Kate Tume led a 2020 workshop through TextileArtist.org‘s Stitch Club using beads and sequins to build up texture in a narrative form, and I finally had time to sit down with this idea. I’ve been a fan of hers since I came across her “A Benediction” piece. I didn’t follow the workshop’s theme of narrative, though. Instead, I opted to play with color and technique, thinking about the work of Sharon Boggon, such as her Beady Things in the Hoop post.
I mixed all sorts of embellishments here. The blue circular item was an old piece of vintage jewelry put together with rusty wire, replaced here with thread. Another piece of old jewelry I disassembled are the two beaded green mounds buried among everything.
I used very tiny buttons here and there. There are two fluffy flower buttons, too, as well as two green buttons with shanks, allowing them to stand up.
You’ll also find a few leaf shaped sequins, a flat round sequin, and two circular sequins with eyelets (one that I cut in half to use in two places), among the normal cupped sequins; these range from gold to blue to pinks. I also had some teeny tiny shell sequins to use.
There are shell beads, wood beads, and rock beads. Glass, metal, and plastic beads. Some are used singularly, others stacked or looped for three-dimensional texture. Sometimes I let these hang off the canvas, so to speak, just for more interest.
I finished it off with a few satin stitches and loads of colonial knots, French knots, and loose French knotty loops. It’s a very textural piece that begs to be explored with your finger tips.

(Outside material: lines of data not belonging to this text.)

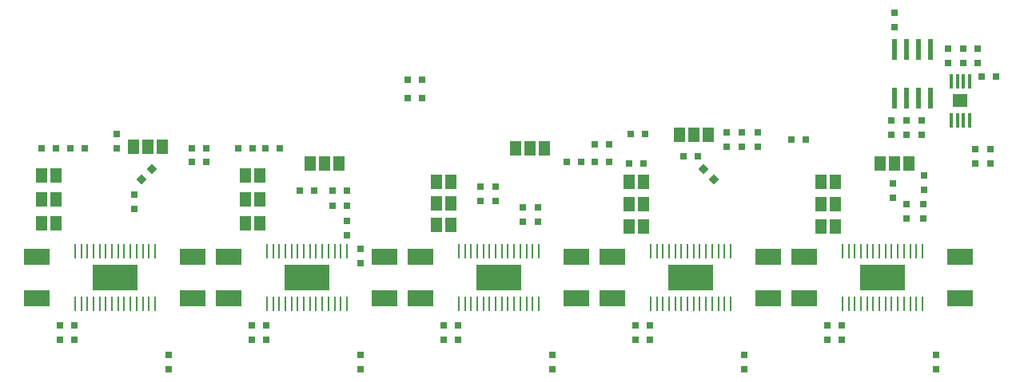
<source format=gtp>
G75*
G70*
%OFA0B0*%
%FSLAX24Y24*%
%IPPOS*%
%LPD*%
%AMOC8*
5,1,8,0,0,1.08239X$1,22.5*
%
%ADD10R,0.1890X0.1102*%
%ADD11R,0.0098X0.0610*%
%ADD12R,0.0300X0.0300*%
%ADD13R,0.1063X0.0709*%
%ADD14R,0.0300X0.0300*%
%ADD15R,0.0460X0.0630*%
%ADD16R,0.0591X0.0551*%
%ADD17R,0.0118X0.0591*%
%ADD18R,0.0236X0.0866*%
D10*
X006147Y010375D03*
X014147Y010375D03*
X022147Y010375D03*
X030147Y010375D03*
X038147Y010375D03*
D11*
X038019Y009273D03*
X037763Y009273D03*
X037507Y009273D03*
X037252Y009273D03*
X036996Y009273D03*
X036740Y009273D03*
X036484Y009273D03*
X038275Y009273D03*
X038531Y009273D03*
X038787Y009273D03*
X039043Y009273D03*
X039299Y009273D03*
X039555Y009273D03*
X039811Y009273D03*
X039811Y011477D03*
X039555Y011477D03*
X039299Y011477D03*
X039043Y011477D03*
X038787Y011477D03*
X038531Y011477D03*
X038275Y011477D03*
X038019Y011477D03*
X037763Y011477D03*
X037507Y011477D03*
X037252Y011477D03*
X036996Y011477D03*
X036740Y011477D03*
X036484Y011477D03*
X031811Y011477D03*
X031555Y011477D03*
X031299Y011477D03*
X031043Y011477D03*
X030787Y011477D03*
X030531Y011477D03*
X030275Y011477D03*
X030019Y011477D03*
X029763Y011477D03*
X029507Y011477D03*
X029252Y011477D03*
X028996Y011477D03*
X028740Y011477D03*
X028484Y011477D03*
X028484Y009273D03*
X028740Y009273D03*
X028996Y009273D03*
X029252Y009273D03*
X029507Y009273D03*
X029763Y009273D03*
X030019Y009273D03*
X030275Y009273D03*
X030531Y009273D03*
X030787Y009273D03*
X031043Y009273D03*
X031299Y009273D03*
X031555Y009273D03*
X031811Y009273D03*
X023811Y009273D03*
X023555Y009273D03*
X023299Y009273D03*
X023043Y009273D03*
X022787Y009273D03*
X022531Y009273D03*
X022275Y009273D03*
X022019Y009273D03*
X021763Y009273D03*
X021507Y009273D03*
X021252Y009273D03*
X020996Y009273D03*
X020740Y009273D03*
X020484Y009273D03*
X020484Y011477D03*
X020740Y011477D03*
X020996Y011477D03*
X021252Y011477D03*
X021507Y011477D03*
X021763Y011477D03*
X022019Y011477D03*
X022275Y011477D03*
X022531Y011477D03*
X022787Y011477D03*
X023043Y011477D03*
X023299Y011477D03*
X023555Y011477D03*
X023811Y011477D03*
X015811Y011477D03*
X015555Y011477D03*
X015299Y011477D03*
X015043Y011477D03*
X014787Y011477D03*
X014531Y011477D03*
X014275Y011477D03*
X014019Y011477D03*
X013763Y011477D03*
X013507Y011477D03*
X013252Y011477D03*
X012996Y011477D03*
X012740Y011477D03*
X012484Y011477D03*
X012484Y009273D03*
X012740Y009273D03*
X012996Y009273D03*
X013252Y009273D03*
X013507Y009273D03*
X013763Y009273D03*
X014019Y009273D03*
X014275Y009273D03*
X014531Y009273D03*
X014787Y009273D03*
X015043Y009273D03*
X015299Y009273D03*
X015555Y009273D03*
X015811Y009273D03*
X007811Y009273D03*
X007555Y009273D03*
X007299Y009273D03*
X007043Y009273D03*
X006787Y009273D03*
X006531Y009273D03*
X006275Y009273D03*
X006019Y009273D03*
X005763Y009273D03*
X005507Y009273D03*
X005252Y009273D03*
X004996Y009273D03*
X004740Y009273D03*
X004484Y009273D03*
X004484Y011477D03*
X004740Y011477D03*
X004996Y011477D03*
X005252Y011477D03*
X005507Y011477D03*
X005763Y011477D03*
X006019Y011477D03*
X006275Y011477D03*
X006531Y011477D03*
X006787Y011477D03*
X007043Y011477D03*
X007299Y011477D03*
X007555Y011477D03*
X007811Y011477D03*
D12*
X008397Y006525D03*
X008397Y007125D03*
X011847Y007750D03*
X012447Y007750D03*
X012447Y008375D03*
X011847Y008375D03*
X016397Y007125D03*
X016397Y006525D03*
X019847Y007750D03*
X020447Y007750D03*
X020447Y008375D03*
X019847Y008375D03*
X016397Y010950D03*
X016397Y011550D03*
X015811Y012125D03*
X015811Y012725D03*
X015822Y013375D03*
X015222Y013375D03*
X015222Y014000D03*
X015822Y014000D03*
X014447Y014000D03*
X013847Y014000D03*
X013010Y015750D03*
X012410Y015750D03*
X011885Y015750D03*
X011285Y015750D03*
X009947Y015750D03*
X009947Y015188D03*
X009347Y015188D03*
X009347Y015750D03*
X006960Y013813D03*
X006960Y013213D03*
X006210Y015763D03*
X006210Y016363D03*
X004897Y015750D03*
X004297Y015750D03*
X003697Y015750D03*
X003097Y015750D03*
X003847Y008375D03*
X004447Y008375D03*
X004447Y007750D03*
X003847Y007750D03*
X018347Y017875D03*
X018947Y017875D03*
X018947Y018625D03*
X018347Y018625D03*
X024972Y015188D03*
X025572Y015188D03*
X026147Y015188D03*
X026747Y015188D03*
X027597Y015125D03*
X028197Y015125D03*
X026747Y015938D03*
X026147Y015938D03*
X027647Y016375D03*
X028247Y016375D03*
X029847Y015438D03*
X030447Y015438D03*
X031647Y015825D03*
X032297Y015825D03*
X032947Y015825D03*
X032947Y016425D03*
X032297Y016425D03*
X031647Y016425D03*
X034347Y016125D03*
X034947Y016125D03*
X038522Y016325D03*
X039147Y016325D03*
X039147Y016925D03*
X038522Y016925D03*
X039772Y016925D03*
X039772Y016325D03*
X042022Y015738D03*
X042637Y015738D03*
X042637Y015138D03*
X042022Y015138D03*
X039897Y014613D03*
X039897Y014013D03*
X039835Y013425D03*
X039835Y012825D03*
X039147Y012825D03*
X039147Y013425D03*
X038585Y013700D03*
X038585Y014300D03*
X042285Y018750D03*
X042127Y019325D03*
X041527Y019325D03*
X041527Y019925D03*
X042127Y019925D03*
X040897Y019925D03*
X040897Y019325D03*
X042885Y018750D03*
X038647Y020825D03*
X038647Y021425D03*
X023772Y013300D03*
X023147Y013300D03*
X022022Y013575D03*
X021397Y013575D03*
X021397Y014175D03*
X022022Y014175D03*
X023147Y012700D03*
X023772Y012700D03*
X027847Y008375D03*
X028447Y008375D03*
X028447Y007750D03*
X027847Y007750D03*
X024397Y007125D03*
X024397Y006525D03*
X032397Y006525D03*
X032397Y007125D03*
X035847Y007750D03*
X036447Y007750D03*
X036447Y008375D03*
X035847Y008375D03*
X040397Y007125D03*
X040397Y006525D03*
D13*
X041397Y009509D03*
X041397Y011241D03*
X034897Y011241D03*
X033397Y011241D03*
X033397Y009509D03*
X034897Y009509D03*
X026897Y009509D03*
X025397Y009509D03*
X025397Y011241D03*
X026897Y011241D03*
X018897Y011241D03*
X017397Y011241D03*
X017397Y009509D03*
X018897Y009509D03*
X010897Y009509D03*
X009397Y009509D03*
X009397Y011241D03*
X010897Y011241D03*
X002897Y011241D03*
X002897Y009509D03*
D14*
G36*
X007460Y014475D02*
X007248Y014263D01*
X007036Y014475D01*
X007248Y014687D01*
X007460Y014475D01*
G37*
G36*
X007884Y014900D02*
X007672Y014688D01*
X007460Y014900D01*
X007672Y015112D01*
X007884Y014900D01*
G37*
G36*
X030685Y014688D02*
X030473Y014900D01*
X030685Y015112D01*
X030897Y014900D01*
X030685Y014688D01*
G37*
G36*
X031109Y014263D02*
X030897Y014475D01*
X031109Y014687D01*
X031321Y014475D01*
X031109Y014263D01*
G37*
D15*
X028197Y014375D03*
X027597Y014375D03*
X027597Y013438D03*
X028197Y013438D03*
X028197Y012500D03*
X027597Y012500D03*
X024060Y015750D03*
X023460Y015750D03*
X022860Y015750D03*
X020135Y014363D03*
X019535Y014363D03*
X019535Y013463D03*
X020135Y013463D03*
X020135Y012563D03*
X019535Y012563D03*
X015497Y015125D03*
X014897Y015125D03*
X014297Y015125D03*
X012197Y014625D03*
X011597Y014625D03*
X011597Y013625D03*
X012197Y013625D03*
X012197Y012625D03*
X011597Y012625D03*
X008122Y015813D03*
X007522Y015813D03*
X006922Y015813D03*
X003697Y014625D03*
X003097Y014625D03*
X003097Y013625D03*
X003697Y013625D03*
X003697Y012625D03*
X003097Y012625D03*
X029672Y016313D03*
X030272Y016313D03*
X030872Y016313D03*
X035597Y014375D03*
X036197Y014375D03*
X036197Y013438D03*
X035597Y013438D03*
X035597Y012500D03*
X036197Y012500D03*
X038047Y015125D03*
X038647Y015125D03*
X039247Y015125D03*
D16*
X041397Y017750D03*
D17*
X041269Y016923D03*
X041013Y016923D03*
X041525Y016923D03*
X041781Y016923D03*
X041781Y018577D03*
X041525Y018577D03*
X041269Y018577D03*
X041013Y018577D03*
D18*
X040147Y017851D03*
X039647Y017851D03*
X039147Y017851D03*
X038647Y017851D03*
X038647Y019899D03*
X039147Y019899D03*
X039647Y019899D03*
X040147Y019899D03*
M02*

</source>
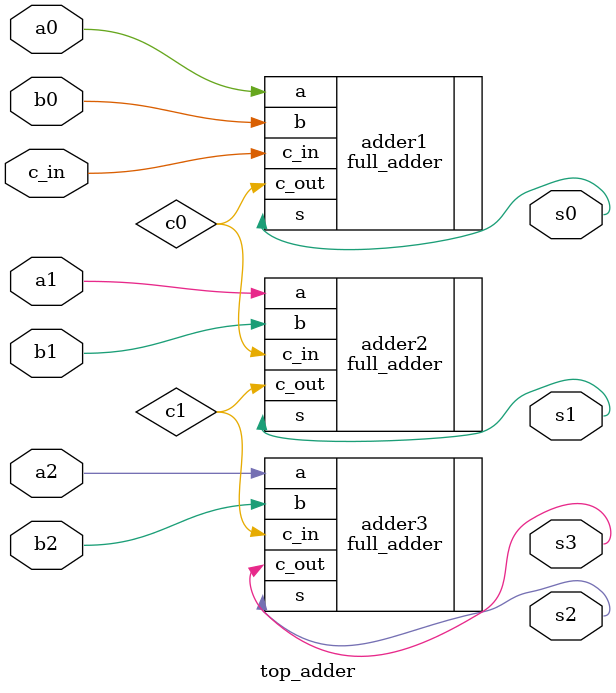
<source format=v>
`timescale 1ns / 1ps


module top_adder(
    input c_in,
    input a0,
    input a1,
    input a2,
    input b0,
    input b1,
    input b2,
    output s0,
    output s1,
    output s2,
    output s3
    );
    
    wire c0, c1; // c1 and c2 are carry outs for adder1 and adder2
    
    // Full adder takes in two inputs and a carry in and outputs a sum and a carry out
    full_adder adder1 (.c_in(c_in), .a(a0), .b(b0), .c_out(c0), .s(s0));
    full_adder adder2 (.c_in(c0), .a(a1), .b(b1), .c_out(c1), .s(s1));
    full_adder adder3 (.c_in(c1), .a(a2), .b(b2), .c_out(s3), .s(s2));
    

endmodule

</source>
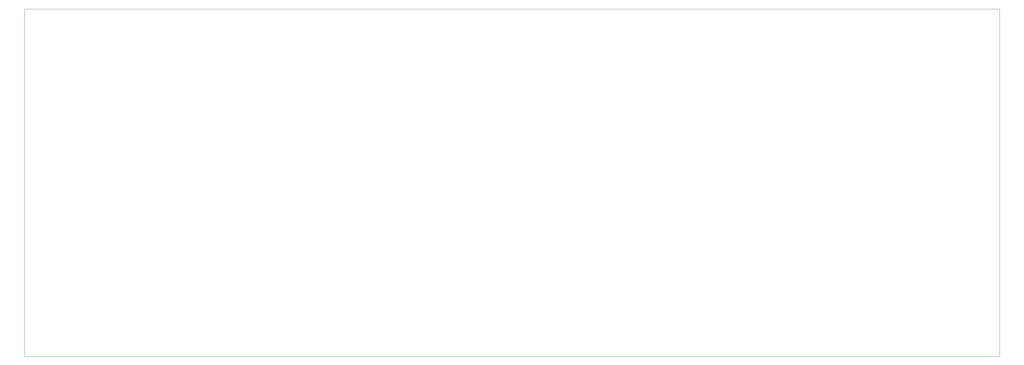
<source format=gm1>
G04 #@! TF.GenerationSoftware,KiCad,Pcbnew,(5.1.5)-3*
G04 #@! TF.CreationDate,2020-12-30T13:44:00+08:00*
G04 #@! TF.ProjectId,45ortho,34356f72-7468-46f2-9e6b-696361645f70,rev?*
G04 #@! TF.SameCoordinates,Original*
G04 #@! TF.FileFunction,Profile,NP*
%FSLAX46Y46*%
G04 Gerber Fmt 4.6, Leading zero omitted, Abs format (unit mm)*
G04 Created by KiCad (PCBNEW (5.1.5)-3) date 2020-12-30 13:44:00*
%MOMM*%
%LPD*%
G04 APERTURE LIST*
%ADD10C,0.050000*%
G04 APERTURE END LIST*
D10*
X346075000Y-60325000D02*
X79375000Y-60325000D01*
X346075000Y-155575000D02*
X346075000Y-60325000D01*
X79375000Y-155575000D02*
X346075000Y-155575000D01*
X79375000Y-60325000D02*
X79375000Y-155575000D01*
M02*

</source>
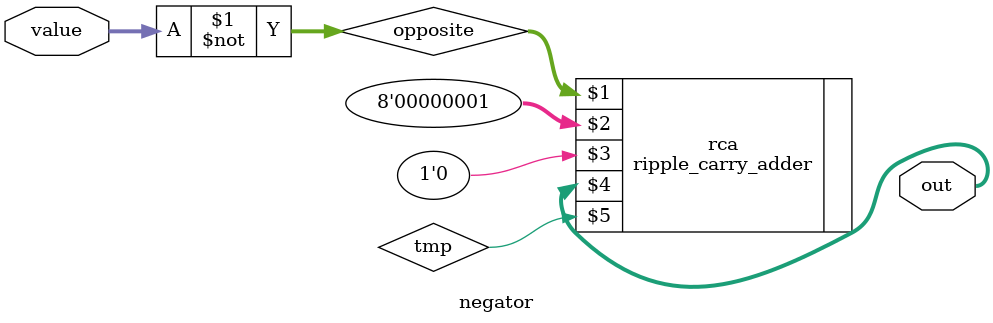
<source format=v>
module negator(
    input[7:0] value,
    output[7:0] out
);

    wire[7:0] opposite;
    wire tmp;

    assign opposite = ~value;
    ripple_carry_adder rca(
        opposite,
        8'b00000001,
        1'b0,
        out,
        tmp
    );

endmodule
</source>
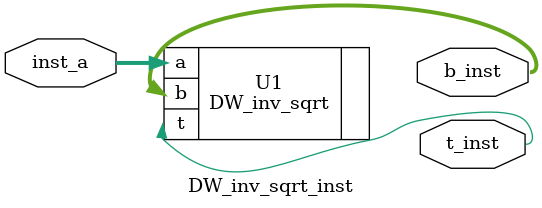
<source format=v>
module DW_inv_sqrt_inst( inst_a, b_inst, t_inst );

parameter a_width = 8;


input [a_width-1 : 0] inst_a;
output [a_width-1 : 0] b_inst;
output t_inst;

    // Instance of DW_inv_sqrt
    DW_inv_sqrt #(a_width)
	  U1 ( .a(inst_a), .b(b_inst), .t(t_inst) );

endmodule


</source>
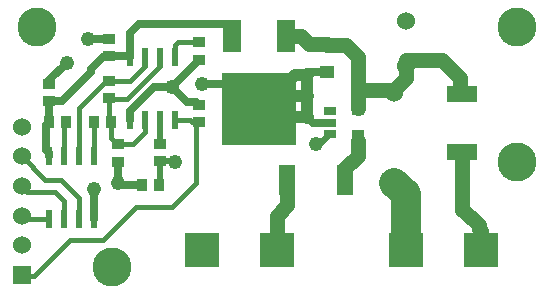
<source format=gbr>
%FSLAX23Y23*%
%MOIN*%
G04 EasyPC Gerber Version 16.0.6 Build 3249 *
%ADD115R,0.02362X0.05906*%
%ADD74R,0.03740X0.04331*%
%ADD114R,0.05512X0.09843*%
%ADD116R,0.05906X0.11024*%
%ADD80R,0.06000X0.06000*%
%ADD119R,0.11811X0.11811*%
%ADD89C,0.01500*%
%ADD88C,0.02000*%
%ADD90C,0.02500*%
%ADD150C,0.04000*%
%ADD120C,0.04800*%
%ADD121C,0.05000*%
%ADD79C,0.06000*%
%ADD112C,0.06000*%
%ADD110C,0.10000*%
%ADD124C,0.13000*%
%ADD111R,0.03937X0.02756*%
%ADD75R,0.04331X0.03740*%
%ADD118R,0.05118X0.04134*%
%ADD113R,0.09843X0.05512*%
%ADD117R,0.24803X0.24016*%
X0Y0D02*
D02*
D74*
X142Y696D03*
X199D03*
X292D03*
X349D03*
X452Y486D03*
X509D03*
D02*
D75*
X143Y768D03*
Y825D03*
X343Y778D03*
Y835D03*
Y918D03*
Y975D03*
X372Y565D03*
Y622D03*
X513Y568D03*
Y625D03*
X642Y905D03*
Y962D03*
X643Y698D03*
Y755D03*
D02*
D79*
X53Y286D03*
Y385D03*
Y483D03*
Y582D03*
Y680D03*
D02*
D80*
Y188D03*
D02*
D88*
X513Y702D02*
Y626D01*
X513Y625*
Y568D02*
X559D01*
X563Y565*
X513Y568D02*
Y490D01*
X509Y486*
X1033Y625D02*
X1045D01*
X1078Y658*
X1173D02*
Y635D01*
Y733D02*
Y745D01*
D02*
D89*
X142Y372D02*
X65D01*
X53Y385*
X193Y372D02*
Y435D01*
X163Y465*
X71*
X53Y483*
X193Y585D02*
Y689D01*
X199Y696*
X243Y372D02*
Y445D01*
X183Y505*
X130*
X53Y582*
X243Y585D02*
Y745D01*
X333Y835*
X343*
X343Y835*
X293Y585D02*
Y696D01*
X292Y696*
X343Y835D02*
Y835D01*
X413*
X463Y885*
Y915*
X349Y696D02*
Y698D01*
X343Y705*
Y777*
X343Y778*
X349Y696D02*
Y644D01*
X372Y622*
Y625*
X423*
X463Y665*
Y702*
X513Y915D02*
Y885D01*
X403Y775*
X360*
X357Y778*
X343*
X563Y915D02*
Y955D01*
X573Y965*
X638*
X642Y962*
X643Y698D02*
X619D01*
X613Y705*
X565*
X563Y702*
X643Y698D02*
X632Y687D01*
Y495*
X553Y415*
X433*
X323Y305*
X213*
X93Y185*
X53*
Y188*
D02*
D90*
X142Y696D02*
Y767D01*
X143Y768*
X142Y585D02*
Y595D01*
X133Y605*
Y686*
X142Y696*
X143Y768D02*
X186D01*
X282Y865*
Y875*
X323Y915*
X340*
X343Y918*
X143Y825D02*
Y836D01*
X203Y895*
X293Y372D02*
Y475D01*
X343Y918D02*
X409D01*
X413Y915*
X343Y975D02*
X273D01*
X273Y975*
X372Y565D02*
Y496D01*
X373Y495*
X413Y702D02*
Y735D01*
X493Y815*
X553*
X413Y915D02*
Y995D01*
X443Y1025*
X733*
X743Y1015*
Y995*
X753Y985*
X452Y486D02*
X382D01*
X373Y495*
X642Y905D02*
Y904D01*
X553Y815*
X643Y755D02*
X642D01*
X632Y765*
X603*
X553Y815*
X653Y825D02*
X756D01*
X843Y739*
X1069Y865D02*
X1012D01*
X1002Y855*
X1078Y695D02*
X1022D01*
X1002Y715*
D02*
D110*
X1332Y271D02*
Y456D01*
X1293Y495*
D02*
D111*
X1078Y658D03*
Y695D03*
Y733D03*
X1173Y658D03*
Y733D03*
D02*
D112*
X1293Y495D03*
Y795D03*
X1333Y885D03*
Y1035D03*
D02*
D113*
X1520Y598D03*
Y791D03*
D02*
D114*
X937Y503D03*
X1130D03*
D02*
D115*
X142Y372D03*
Y585D03*
X193Y372D03*
Y585D03*
X243Y372D03*
Y585D03*
X293Y372D03*
Y585D03*
X413Y702D03*
Y915D03*
X463Y702D03*
Y915D03*
X513Y702D03*
Y915D03*
X563Y702D03*
Y915D03*
D02*
D116*
X753Y985D03*
X933D03*
D02*
D117*
X843Y739D03*
D02*
D118*
X1069Y865D03*
Y957D03*
D02*
D119*
X652Y271D03*
X902D03*
X1332D03*
X1582D03*
D02*
D120*
X203Y895D03*
X273Y975D03*
X293Y475D03*
X373Y495D03*
X553Y815D03*
X563Y565D03*
X653Y825D03*
X1002Y715D03*
Y785D03*
Y855D03*
X1033Y625D03*
D02*
D121*
X937Y503D02*
Y419D01*
X903Y385*
Y272*
X902Y271*
X1069Y957D02*
X1010D01*
X983Y985*
X933*
X1173Y635D02*
Y585D01*
X1130Y542*
Y503*
X1173Y745D02*
Y805D01*
X1283*
X1293Y795*
X1173Y805D02*
Y915D01*
X1133Y955*
X1071*
X1069Y957*
X1293Y795D02*
Y805D01*
X1333Y845*
Y885*
Y905*
X1453*
X1513Y845*
Y798*
X1520Y791*
Y598D02*
Y405D01*
X1523*
X1575Y352*
Y339*
X1582Y332*
Y271*
D02*
D124*
X103Y1015D03*
X353Y215D03*
X1703Y565D03*
Y1015D03*
D02*
D150*
X843Y739D02*
X846D01*
X963Y855*
X1002*
X843Y739D02*
X876D01*
X923Y785*
X1002*
X843Y739D02*
Y715D01*
X1002*
Y785*
Y855*
X0Y0D02*
M02*

</source>
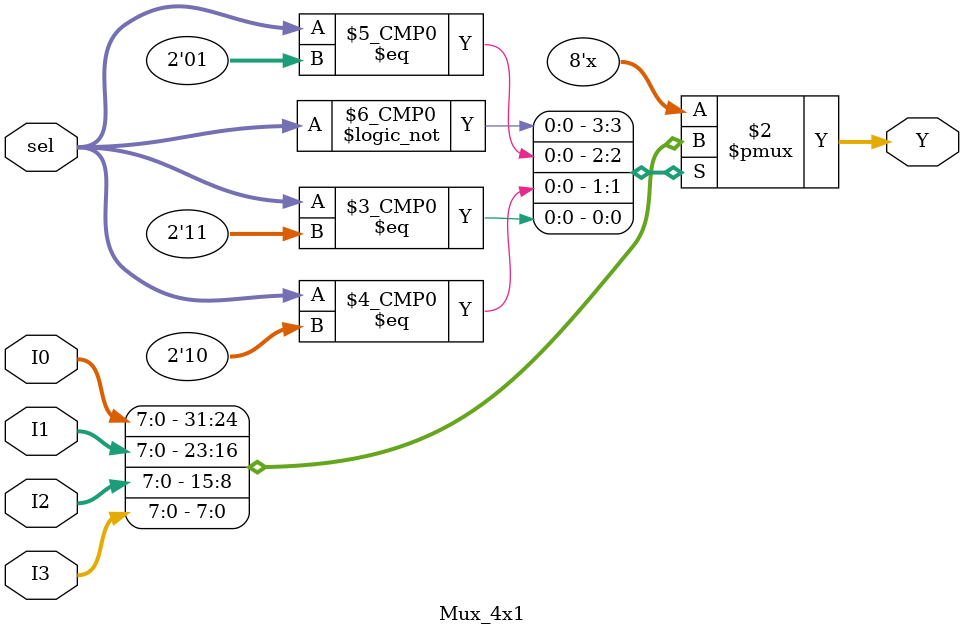
<source format=v>
`timescale  1ns/100ps

module Mux_4x1 (I0, I1, I2, I3, sel, Y);
  //port declaration
  input [7:0] I0, I1, I2, I3; //8 bit inputs
  input[1:0] sel; //2 bit selector
  output reg [7:0] Y; //8 bit output

  //Modify Y, whenever inputs change
  always @(I0, I1, I2, I3, sel) begin
    case (sel)
      2'b00: #1 Y = I0;
      2'b01: #1  Y = I1; 
      2'b10: #1  Y = I2; 
      2'b11: #1  Y = I3; 
      // default: Y = 0;
    endcase
    
  end
endmodule
</source>
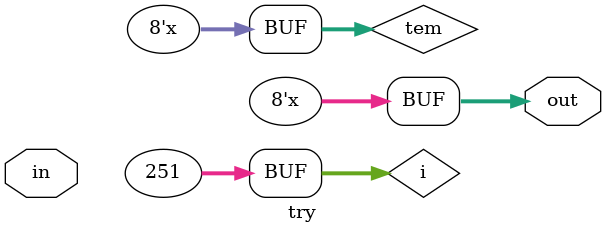
<source format=v>
`timescale 1ns / 1ps
module try(
    input [255:0] in,
    output [7:0] out
    );
	integer i;
	reg [7:0] tem;
	initial tem = 0;
	
	always @* begin 
		for(i=0;i<=250;i=i+1) begin
		//if(in[i]==1)
			tem = tem + 1;
		end
	end
	
	assign out = tem;

endmodule

</source>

In the end, I felt like I created something that was “procedurally generated” rather than with any interesting substance. Kate’s narrative theme would have prevented that, and I think I would have enjoyed the finished piece more.
That’s not to say I don’t like this; I do! What I find silly is that I had expected the work to be too tedious, and so I had chosen a very small hoop. In fact, I almost picked up my tiniest hoop, which is about 3″ I think, but settled on this oval shape which is about 4″ x 6″. And because of the size, I had abandoned the idea to use any type of narrative and practiced randomness (not as easy as you’d except, since the mind likes symmetry).
But looking at it now, I can see some missed opportunities! I want to play with this again and do a landscape, I think. Using blue sequences to trace out a river, then adding thread knots and small beads to build up a bank, and fading that into boulders and mountains at the edge. One more thing to go on my list of future projects! I think, aside from learning the importance of narrative (at least for me, since abstract isn’t my thing), my favorite take-away was seeing how my tiny velvet ropes turns into lush mossy texture by way of French knots.